Thierry, wenn sich Berufspolitiker hinstellen und behaupten, die laien der Kirche zu vertreten und damit auch die Lehre derselben versuchen sollten im alltäglichen Leben umzusetzen, aber davon absolut Null zu sehen ist, dann ist das für mich nicht nur ein üble Vermischung von Ämtern, sondern geradezu eine Paralysierung einer wirklich nötigen katholischen Stimme von Laien.

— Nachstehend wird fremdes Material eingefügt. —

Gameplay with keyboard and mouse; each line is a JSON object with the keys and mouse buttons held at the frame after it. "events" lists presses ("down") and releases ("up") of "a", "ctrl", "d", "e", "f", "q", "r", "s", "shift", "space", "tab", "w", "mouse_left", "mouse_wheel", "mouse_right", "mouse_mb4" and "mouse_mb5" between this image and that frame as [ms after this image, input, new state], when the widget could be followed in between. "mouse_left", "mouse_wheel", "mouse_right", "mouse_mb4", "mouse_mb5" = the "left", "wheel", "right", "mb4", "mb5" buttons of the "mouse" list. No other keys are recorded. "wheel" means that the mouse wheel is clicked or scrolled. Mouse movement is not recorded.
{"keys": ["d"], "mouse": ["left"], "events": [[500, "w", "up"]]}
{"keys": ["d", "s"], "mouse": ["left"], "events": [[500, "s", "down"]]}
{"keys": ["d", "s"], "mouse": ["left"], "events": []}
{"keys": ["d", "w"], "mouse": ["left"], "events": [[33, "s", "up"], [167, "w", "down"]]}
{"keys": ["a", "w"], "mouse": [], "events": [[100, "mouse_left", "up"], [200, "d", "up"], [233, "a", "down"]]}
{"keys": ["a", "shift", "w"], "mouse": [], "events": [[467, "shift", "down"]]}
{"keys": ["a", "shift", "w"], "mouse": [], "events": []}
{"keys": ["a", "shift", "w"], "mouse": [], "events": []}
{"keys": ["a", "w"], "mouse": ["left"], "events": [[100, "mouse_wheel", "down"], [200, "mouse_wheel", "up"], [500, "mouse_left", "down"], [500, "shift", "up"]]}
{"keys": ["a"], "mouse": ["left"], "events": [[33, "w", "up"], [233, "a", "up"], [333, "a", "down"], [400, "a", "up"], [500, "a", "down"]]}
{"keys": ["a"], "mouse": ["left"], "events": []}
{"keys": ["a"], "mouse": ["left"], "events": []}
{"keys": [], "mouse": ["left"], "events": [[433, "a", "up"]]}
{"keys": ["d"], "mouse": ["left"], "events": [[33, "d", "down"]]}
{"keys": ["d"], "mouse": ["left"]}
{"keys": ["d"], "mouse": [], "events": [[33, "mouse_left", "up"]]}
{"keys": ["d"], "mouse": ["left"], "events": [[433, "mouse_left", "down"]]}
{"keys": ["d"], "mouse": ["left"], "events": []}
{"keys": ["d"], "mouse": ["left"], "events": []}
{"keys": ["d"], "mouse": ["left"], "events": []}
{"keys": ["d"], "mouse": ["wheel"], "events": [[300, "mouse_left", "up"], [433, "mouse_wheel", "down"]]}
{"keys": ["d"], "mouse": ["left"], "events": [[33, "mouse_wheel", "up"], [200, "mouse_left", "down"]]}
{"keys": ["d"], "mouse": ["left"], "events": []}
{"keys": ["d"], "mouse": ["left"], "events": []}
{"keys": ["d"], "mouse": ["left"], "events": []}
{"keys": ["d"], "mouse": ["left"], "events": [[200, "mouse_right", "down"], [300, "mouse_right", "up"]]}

Wo kritisieren denn die Meyers, Schavans, Thierses und Nickels den Raubtierkapitalismus (Meyer als CDUler und Minister wohl kaum), die Intoleranz gegenüber rel. Zeichen (Schavan hat als erste das Kopftuch für Lehrerinnen verboten), das "verabscheuungswürdige Verbrechen" (Vat. II.) der Abtreibung (Nickels als Grüne? Hah!)?

Der ZdK macht sich selbst durch diese bücklerische Ämterverteilung lächerlich in meinen Augen.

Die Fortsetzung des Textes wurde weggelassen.